Long story short, where else could one look to get a cheaper camper other than a dealer or craigslist? Anyone know of a dealer that has a larger stock of 80s campers that would be around my price range? Any other websites?


----------



## Oldstick (Oct 6, 2015)

Don't know exactly what you might be looking for, but there is no shortage of older campers for sale.  And the depreciation on campers is even higher than on cars for the most part.  So you probably can find something way newer than 1980s for that price range. 
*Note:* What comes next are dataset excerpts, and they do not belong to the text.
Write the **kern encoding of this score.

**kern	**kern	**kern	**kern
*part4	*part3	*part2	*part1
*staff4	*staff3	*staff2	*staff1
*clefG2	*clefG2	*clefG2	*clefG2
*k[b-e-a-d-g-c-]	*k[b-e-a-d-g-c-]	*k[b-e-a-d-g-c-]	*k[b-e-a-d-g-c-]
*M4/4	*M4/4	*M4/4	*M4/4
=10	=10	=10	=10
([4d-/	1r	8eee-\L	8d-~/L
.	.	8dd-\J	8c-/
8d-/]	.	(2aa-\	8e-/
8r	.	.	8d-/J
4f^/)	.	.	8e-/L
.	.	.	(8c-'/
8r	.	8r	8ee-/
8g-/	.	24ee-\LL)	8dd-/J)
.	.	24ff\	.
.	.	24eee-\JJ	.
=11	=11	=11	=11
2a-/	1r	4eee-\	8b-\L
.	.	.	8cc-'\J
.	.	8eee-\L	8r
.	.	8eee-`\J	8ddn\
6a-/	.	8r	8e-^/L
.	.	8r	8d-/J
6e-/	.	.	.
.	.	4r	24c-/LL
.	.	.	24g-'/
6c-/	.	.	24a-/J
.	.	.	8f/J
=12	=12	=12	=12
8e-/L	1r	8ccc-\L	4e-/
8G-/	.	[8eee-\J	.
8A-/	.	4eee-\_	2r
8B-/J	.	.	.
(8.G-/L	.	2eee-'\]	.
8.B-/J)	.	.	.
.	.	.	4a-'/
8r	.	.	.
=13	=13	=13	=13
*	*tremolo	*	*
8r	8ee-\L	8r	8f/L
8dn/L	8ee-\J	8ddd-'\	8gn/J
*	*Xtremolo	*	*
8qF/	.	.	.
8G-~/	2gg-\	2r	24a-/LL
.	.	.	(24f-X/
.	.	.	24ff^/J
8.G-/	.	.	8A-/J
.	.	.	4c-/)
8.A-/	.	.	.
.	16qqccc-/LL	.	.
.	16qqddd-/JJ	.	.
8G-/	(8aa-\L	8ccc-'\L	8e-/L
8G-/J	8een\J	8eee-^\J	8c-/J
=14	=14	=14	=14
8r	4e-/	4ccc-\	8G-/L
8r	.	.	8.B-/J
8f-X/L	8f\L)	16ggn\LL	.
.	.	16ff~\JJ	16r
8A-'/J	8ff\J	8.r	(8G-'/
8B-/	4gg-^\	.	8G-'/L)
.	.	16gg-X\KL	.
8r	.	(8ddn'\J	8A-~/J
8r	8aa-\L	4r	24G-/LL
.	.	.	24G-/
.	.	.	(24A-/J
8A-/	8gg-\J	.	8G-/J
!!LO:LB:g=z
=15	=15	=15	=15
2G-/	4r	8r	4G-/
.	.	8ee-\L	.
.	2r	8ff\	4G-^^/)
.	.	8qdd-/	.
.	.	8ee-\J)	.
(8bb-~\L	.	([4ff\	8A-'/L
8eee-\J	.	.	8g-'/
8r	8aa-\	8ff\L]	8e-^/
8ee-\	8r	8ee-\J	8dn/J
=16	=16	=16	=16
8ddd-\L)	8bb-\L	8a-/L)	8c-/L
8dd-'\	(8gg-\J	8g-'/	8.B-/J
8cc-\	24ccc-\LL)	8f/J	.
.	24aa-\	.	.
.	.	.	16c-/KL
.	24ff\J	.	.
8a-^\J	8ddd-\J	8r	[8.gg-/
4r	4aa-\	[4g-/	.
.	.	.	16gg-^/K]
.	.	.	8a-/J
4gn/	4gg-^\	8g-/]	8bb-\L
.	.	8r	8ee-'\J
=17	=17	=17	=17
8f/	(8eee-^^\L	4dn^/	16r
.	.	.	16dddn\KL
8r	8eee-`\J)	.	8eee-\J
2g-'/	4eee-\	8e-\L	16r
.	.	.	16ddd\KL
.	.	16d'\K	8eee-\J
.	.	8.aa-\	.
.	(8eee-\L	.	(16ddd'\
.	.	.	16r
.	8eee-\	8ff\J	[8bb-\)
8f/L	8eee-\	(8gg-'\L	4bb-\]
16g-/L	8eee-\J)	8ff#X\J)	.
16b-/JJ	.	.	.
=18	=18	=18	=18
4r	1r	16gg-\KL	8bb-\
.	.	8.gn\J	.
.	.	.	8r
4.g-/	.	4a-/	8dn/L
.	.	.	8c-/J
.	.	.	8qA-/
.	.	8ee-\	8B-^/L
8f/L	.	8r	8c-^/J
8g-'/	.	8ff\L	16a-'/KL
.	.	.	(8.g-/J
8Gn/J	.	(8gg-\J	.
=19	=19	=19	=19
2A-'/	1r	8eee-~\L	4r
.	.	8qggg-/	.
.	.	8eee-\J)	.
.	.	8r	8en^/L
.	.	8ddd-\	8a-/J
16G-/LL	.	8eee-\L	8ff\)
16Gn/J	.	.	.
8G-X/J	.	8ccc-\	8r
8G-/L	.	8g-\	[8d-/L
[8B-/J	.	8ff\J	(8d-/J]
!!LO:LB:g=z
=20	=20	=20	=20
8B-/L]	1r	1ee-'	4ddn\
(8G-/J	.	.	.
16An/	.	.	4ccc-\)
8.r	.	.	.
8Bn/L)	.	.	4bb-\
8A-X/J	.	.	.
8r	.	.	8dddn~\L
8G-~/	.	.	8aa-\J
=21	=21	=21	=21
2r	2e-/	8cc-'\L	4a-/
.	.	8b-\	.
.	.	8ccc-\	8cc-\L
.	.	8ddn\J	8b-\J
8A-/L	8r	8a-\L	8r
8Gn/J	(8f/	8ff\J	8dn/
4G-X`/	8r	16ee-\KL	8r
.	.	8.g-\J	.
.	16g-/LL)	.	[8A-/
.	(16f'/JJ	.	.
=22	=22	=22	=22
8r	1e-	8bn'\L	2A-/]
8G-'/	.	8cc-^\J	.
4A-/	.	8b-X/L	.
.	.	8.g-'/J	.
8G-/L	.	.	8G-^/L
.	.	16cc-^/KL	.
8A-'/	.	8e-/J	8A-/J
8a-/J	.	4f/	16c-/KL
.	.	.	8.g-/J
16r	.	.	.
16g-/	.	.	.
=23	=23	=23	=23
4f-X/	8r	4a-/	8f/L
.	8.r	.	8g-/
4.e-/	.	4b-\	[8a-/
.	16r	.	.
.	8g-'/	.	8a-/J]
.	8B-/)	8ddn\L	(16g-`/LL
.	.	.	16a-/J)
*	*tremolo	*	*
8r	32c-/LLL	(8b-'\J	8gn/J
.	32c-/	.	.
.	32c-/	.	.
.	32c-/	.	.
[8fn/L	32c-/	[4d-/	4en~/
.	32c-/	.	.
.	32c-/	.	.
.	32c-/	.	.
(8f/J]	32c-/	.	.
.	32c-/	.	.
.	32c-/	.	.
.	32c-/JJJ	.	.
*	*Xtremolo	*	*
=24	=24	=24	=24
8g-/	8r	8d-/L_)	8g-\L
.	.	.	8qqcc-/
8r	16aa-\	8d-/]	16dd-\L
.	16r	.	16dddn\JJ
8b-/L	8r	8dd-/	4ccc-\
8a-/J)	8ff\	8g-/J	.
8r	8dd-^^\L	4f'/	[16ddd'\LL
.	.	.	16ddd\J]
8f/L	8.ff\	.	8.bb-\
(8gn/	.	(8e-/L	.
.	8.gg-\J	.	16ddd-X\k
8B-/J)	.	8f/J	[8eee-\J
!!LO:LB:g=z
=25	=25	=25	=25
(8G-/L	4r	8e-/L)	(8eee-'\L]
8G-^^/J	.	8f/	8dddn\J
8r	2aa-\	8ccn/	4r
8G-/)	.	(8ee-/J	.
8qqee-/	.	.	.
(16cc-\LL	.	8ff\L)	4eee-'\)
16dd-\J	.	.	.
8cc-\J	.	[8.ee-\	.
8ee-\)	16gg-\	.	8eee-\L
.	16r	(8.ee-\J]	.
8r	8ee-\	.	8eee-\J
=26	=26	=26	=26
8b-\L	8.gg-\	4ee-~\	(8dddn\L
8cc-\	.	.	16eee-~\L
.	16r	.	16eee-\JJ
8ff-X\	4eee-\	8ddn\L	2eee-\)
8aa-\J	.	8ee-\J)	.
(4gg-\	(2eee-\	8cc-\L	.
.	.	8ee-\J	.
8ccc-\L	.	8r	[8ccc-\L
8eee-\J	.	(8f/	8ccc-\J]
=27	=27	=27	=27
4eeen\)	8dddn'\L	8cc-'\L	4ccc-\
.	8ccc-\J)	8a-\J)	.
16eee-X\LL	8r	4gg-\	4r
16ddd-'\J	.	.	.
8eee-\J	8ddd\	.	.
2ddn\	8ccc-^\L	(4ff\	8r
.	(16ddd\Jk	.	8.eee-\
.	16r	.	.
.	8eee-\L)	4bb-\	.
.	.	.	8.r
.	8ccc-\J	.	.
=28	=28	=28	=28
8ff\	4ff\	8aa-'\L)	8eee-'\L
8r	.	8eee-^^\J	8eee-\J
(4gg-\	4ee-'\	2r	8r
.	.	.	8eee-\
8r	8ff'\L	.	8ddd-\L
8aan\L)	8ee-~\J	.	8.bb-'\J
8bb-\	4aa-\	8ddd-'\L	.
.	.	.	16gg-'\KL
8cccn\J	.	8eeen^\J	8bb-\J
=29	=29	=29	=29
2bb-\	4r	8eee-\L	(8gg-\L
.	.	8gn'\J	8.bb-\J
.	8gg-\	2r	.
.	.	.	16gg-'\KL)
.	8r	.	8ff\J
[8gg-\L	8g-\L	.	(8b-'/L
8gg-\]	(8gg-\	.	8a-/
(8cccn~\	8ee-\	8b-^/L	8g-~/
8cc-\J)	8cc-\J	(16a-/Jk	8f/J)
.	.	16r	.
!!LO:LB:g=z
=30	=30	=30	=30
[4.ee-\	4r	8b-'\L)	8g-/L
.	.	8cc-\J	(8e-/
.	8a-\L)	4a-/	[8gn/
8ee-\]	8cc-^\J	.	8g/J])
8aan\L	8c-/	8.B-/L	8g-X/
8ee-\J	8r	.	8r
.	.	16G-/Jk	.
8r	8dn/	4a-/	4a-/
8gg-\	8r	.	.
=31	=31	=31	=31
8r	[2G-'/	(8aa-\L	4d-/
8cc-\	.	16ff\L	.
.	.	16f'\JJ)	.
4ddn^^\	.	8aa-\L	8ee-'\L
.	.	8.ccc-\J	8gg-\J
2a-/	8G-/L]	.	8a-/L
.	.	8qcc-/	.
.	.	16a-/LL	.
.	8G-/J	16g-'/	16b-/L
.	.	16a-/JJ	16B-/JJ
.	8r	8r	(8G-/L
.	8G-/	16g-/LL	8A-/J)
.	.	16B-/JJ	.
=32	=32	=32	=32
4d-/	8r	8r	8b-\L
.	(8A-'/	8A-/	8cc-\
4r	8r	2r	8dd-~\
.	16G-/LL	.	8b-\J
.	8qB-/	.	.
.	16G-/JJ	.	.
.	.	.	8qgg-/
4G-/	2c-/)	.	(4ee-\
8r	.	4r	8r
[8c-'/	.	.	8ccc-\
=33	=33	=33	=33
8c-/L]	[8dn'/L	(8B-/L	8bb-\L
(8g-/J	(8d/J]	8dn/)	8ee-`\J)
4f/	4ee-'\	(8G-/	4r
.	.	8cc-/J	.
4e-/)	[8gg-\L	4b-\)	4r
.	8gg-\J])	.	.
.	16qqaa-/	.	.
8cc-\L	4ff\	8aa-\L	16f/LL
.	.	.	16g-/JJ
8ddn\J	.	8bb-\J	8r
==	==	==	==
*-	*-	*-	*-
RV Trader is one website you can check out but if you can narrow down your search to certain makes and models, you will often find online forums dedicated to owners of specific makes of RVs that have for sale sections.  Often those forums attract the owners that were fond of and took great care of their campers too, so you might find good deals on older campers still in good shape.

But the search for a specific model camper is a lot harder than for common models of cars.  This is just because of the smaller numbers manufactured and sold over the years compared to automobiles.  So you have to be prepared to travel, possibly out of state, to look at the right one if you find it.

I will give you one tip, though.  There is a one particular make of camper called TrailManor that has a very loyal but relatively small fan base.  It is a smaller unit similar to a tent type pop-up camper except it is larger than most pop-ups and folds up to a completely hard sided camper.  Also had all the amenities of a full sized RV.  The company has been in business for 30 years or more, but is about to fold so prices will probably start dropping on used units pretty soon.


----------



## Dog Hunter (Oct 7, 2015)

What are you looking for?  Length?


----------



## bilgerat (Oct 7, 2015)

Rvtrader.com


----------



## Buckseye (Oct 9, 2015)

Thanks for the responses guys. Ill keep looking on forums and Rvtrader.com. Im looking for a 20-25 ft camper with basic ammentities (heat, air, microwave, stove, bathroom, shower). I'm 5'6" so I don't even need the big queen bed. I can easily sleep on the converted dinette. Main thing I want is clean and working so Im going to read up on the forums for specific brands and see what I can find.

I'm in no rush so I think I can be picky and given 8 months I'm confident I can find the right one!


----------



## Laman (Oct 10, 2015)

Older campers:  check for leaks, check for leaks, and then check for leaks!


----------



## TJay (Nov 4, 2015)

Buckseye said:


> Thanks for the responses guys. Ill keep looking on forums and Rvtrader.com. Im looking for a 20-25 ft camper with basic ammentities (heat, air, microwave, stove, bathroom, shower). I'm 5'6" so I don't even need the big queen bed. I can easily sleep on the converted dinette. Main thing I want is clean and working so Im going to read up on the forums for specific brands and see what I can find.
> 
> I'm in no rush so I think I can be picky and given 8 months I'm confident I can find the right one!



You're situation sounds exactly like mine.  My ol '84 Wilderness has been good but not quite enough room if mama wants to come along.  I'm on the lookout same as you.


----------